Could sexual autonomy-based rape law be the issue? And, if so, what are we left with? Certainly few wish to return to a female deflowerment-based conception of rape. In many places, rape is still legally defined not as ‘sex without consent’ but ‘forcible sex without consent’, but this too is a conception and policy that’s trending out. Is there any legally and logically consistent way to criminalize rape without making all sorts of minimally coercive or fraud-induced sex a crime?

Rubenfeld thinks he’s found the answer in self-possession. “A difference exists between an autonomy right to engage in an activity if, as, or when you please, and a right not to have that activity affirmatively pressed on your against your will,” he writes (thick versus thin autonomy). One might say that rape law turns on the latter, the right not to have an activity forced on you. But we don’t acknowledge a universal right against being forced into activities or behaviors—most people feel no qualms about forcing people to pay taxes, or wear seatbelts, or refrain from smoking indoors (at the threat of criminal penalties); nor do we consider it universally unconscionable to touch someone in a way they don’t consent to. Rape’s particularly egregious violation is one of self-possession. It’s not just a matter of overriding consent but bodily autonomy.

Bodily self-possession is crucial to selfhood. “You lose self-possession not when another person merely wounds, embarrasses, or constrains you but when the other person actually takes over your body—exercising such complete and invasive physical control over it that your body is in an elemental sense no longer your own,” writes Rubenfeld. Torture and slavery are both considered crimes against self-possession, and to this list Rubenfeld would add rape.

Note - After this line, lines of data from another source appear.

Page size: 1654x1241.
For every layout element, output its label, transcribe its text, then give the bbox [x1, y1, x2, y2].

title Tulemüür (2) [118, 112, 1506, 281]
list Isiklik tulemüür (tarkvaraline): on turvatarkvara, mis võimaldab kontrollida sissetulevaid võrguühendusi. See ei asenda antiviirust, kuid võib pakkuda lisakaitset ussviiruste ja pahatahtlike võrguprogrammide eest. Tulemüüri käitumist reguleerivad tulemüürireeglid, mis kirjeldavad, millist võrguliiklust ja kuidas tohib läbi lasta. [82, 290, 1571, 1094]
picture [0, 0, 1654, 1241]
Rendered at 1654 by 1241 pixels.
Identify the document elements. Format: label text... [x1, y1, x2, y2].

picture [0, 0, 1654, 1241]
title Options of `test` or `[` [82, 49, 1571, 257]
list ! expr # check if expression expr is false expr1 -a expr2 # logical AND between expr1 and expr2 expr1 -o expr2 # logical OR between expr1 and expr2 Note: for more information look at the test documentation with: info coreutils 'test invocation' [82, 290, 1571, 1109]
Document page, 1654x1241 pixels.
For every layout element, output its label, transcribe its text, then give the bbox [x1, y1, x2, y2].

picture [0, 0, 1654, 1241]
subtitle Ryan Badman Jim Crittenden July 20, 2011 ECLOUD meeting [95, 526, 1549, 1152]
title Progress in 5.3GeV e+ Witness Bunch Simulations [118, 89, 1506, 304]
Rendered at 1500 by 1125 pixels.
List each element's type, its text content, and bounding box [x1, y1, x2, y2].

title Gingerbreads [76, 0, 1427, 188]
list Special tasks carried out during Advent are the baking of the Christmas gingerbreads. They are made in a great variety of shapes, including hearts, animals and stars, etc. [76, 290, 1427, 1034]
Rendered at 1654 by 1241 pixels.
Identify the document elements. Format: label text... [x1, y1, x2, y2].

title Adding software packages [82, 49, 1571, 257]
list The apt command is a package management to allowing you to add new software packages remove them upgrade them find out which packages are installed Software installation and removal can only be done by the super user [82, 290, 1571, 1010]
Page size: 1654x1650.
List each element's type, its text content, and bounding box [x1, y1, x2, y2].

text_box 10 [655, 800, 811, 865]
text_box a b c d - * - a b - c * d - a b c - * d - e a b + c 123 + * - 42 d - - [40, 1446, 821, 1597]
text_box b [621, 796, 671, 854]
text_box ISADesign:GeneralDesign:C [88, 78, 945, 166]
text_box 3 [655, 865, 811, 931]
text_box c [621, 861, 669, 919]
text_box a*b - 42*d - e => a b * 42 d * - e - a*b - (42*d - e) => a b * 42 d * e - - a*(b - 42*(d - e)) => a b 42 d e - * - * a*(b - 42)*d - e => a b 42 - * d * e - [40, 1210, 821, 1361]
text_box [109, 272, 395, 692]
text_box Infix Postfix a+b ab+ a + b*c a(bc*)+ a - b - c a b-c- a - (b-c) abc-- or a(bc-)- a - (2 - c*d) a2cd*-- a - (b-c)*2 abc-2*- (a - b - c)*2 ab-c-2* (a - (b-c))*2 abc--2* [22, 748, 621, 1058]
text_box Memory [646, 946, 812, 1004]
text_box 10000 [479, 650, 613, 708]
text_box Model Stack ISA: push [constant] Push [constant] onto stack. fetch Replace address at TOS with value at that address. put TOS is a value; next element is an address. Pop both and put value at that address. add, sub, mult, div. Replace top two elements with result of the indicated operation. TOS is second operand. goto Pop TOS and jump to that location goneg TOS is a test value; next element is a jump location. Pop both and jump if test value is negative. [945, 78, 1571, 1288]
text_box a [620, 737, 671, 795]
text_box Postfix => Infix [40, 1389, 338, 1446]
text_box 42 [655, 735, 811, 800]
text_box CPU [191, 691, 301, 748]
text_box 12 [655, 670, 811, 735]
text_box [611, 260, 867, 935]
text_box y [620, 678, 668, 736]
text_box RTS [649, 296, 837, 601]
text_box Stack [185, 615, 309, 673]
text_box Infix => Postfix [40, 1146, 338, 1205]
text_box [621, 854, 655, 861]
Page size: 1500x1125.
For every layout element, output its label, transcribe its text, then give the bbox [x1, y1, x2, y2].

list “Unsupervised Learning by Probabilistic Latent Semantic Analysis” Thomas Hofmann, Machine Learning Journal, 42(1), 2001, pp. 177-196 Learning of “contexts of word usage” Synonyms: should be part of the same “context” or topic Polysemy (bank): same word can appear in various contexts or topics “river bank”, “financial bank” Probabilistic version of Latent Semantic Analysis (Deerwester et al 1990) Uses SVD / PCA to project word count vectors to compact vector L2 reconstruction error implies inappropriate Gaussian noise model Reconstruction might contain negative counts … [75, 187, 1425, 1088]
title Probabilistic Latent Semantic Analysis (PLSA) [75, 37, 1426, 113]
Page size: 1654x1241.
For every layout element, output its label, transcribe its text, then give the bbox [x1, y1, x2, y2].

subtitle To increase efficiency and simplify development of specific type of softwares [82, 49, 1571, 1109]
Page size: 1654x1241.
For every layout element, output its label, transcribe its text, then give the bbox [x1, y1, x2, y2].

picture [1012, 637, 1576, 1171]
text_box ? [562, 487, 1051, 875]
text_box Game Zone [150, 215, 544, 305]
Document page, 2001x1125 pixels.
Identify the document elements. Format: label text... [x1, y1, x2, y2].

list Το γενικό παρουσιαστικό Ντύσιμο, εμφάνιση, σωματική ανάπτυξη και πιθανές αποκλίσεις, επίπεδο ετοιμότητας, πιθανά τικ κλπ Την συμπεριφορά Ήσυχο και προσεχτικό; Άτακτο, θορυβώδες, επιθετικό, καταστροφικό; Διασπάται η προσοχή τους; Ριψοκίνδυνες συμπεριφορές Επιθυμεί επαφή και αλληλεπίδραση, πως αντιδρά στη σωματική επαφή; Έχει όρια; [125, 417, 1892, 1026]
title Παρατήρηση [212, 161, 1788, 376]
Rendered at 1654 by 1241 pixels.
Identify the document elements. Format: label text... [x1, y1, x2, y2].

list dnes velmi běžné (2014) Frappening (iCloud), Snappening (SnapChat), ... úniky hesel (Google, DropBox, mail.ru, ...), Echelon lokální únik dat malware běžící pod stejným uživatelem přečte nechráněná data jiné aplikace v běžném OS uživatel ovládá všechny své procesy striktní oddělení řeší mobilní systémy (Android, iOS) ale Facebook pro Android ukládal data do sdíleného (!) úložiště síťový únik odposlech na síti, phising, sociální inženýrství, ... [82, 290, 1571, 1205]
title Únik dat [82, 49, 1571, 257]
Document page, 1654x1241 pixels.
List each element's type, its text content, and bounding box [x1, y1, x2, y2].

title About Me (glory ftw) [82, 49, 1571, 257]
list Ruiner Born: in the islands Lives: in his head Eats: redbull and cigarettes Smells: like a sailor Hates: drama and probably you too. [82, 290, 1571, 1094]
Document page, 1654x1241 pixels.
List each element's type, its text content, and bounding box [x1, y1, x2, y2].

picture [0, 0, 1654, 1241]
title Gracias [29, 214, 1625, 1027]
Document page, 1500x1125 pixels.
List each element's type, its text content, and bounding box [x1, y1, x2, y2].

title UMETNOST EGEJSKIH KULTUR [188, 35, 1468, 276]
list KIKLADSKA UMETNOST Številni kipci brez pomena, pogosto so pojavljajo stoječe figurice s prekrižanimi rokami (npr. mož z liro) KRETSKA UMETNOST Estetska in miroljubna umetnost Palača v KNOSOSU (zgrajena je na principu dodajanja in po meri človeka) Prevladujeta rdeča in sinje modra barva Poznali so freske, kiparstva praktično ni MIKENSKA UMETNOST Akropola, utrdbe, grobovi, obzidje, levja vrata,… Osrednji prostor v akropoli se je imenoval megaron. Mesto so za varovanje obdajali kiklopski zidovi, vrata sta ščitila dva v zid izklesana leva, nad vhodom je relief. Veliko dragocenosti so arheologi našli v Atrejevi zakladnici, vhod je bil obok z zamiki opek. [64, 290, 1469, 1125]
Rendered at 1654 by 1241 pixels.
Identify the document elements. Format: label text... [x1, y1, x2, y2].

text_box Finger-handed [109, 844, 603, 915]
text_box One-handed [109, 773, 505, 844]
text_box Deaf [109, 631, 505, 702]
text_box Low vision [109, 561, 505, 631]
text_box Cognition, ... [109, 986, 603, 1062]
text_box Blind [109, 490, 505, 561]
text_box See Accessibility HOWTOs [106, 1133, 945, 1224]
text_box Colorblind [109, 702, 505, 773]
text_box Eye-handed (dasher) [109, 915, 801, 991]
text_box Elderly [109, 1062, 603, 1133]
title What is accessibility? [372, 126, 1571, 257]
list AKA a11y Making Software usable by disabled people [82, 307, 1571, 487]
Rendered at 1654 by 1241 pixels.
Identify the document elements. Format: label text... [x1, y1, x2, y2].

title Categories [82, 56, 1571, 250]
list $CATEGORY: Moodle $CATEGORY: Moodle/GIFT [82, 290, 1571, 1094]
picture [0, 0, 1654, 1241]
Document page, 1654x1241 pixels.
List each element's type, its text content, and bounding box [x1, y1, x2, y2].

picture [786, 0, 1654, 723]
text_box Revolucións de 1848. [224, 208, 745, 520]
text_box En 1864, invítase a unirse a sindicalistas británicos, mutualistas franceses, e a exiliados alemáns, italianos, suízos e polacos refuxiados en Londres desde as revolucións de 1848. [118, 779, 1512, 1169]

Conceiving of rape as a violation of self-possession would explain why rape is treated differently than other forms of assault, without resorting to antiquated conceptions of virtue and purity. To rape someone is, however briefly, to take over their body and make it a tool of your will entirely, to rob them of self possession in a way that doesn’t occur via simple assault—or via sex-by-deception. Someone who willingly has sex with a lover who turns out not to be what they seem was not, during the act, stripped of their bodily autonomy. The deception, once known, may render consent meaningless, or at least imperfect, but it does not retroactively negate their self-possession during the sexual act.

To victims of sexual assault, there’s surely little distinction whether theirs is a violation of consent or self-possession, sexual autonomy or bodily autonomy. But as rape and rape law increasingly become topics of conversation, debate, and revision, it may be helpful to consider how we got here and precisely what it is we stand against.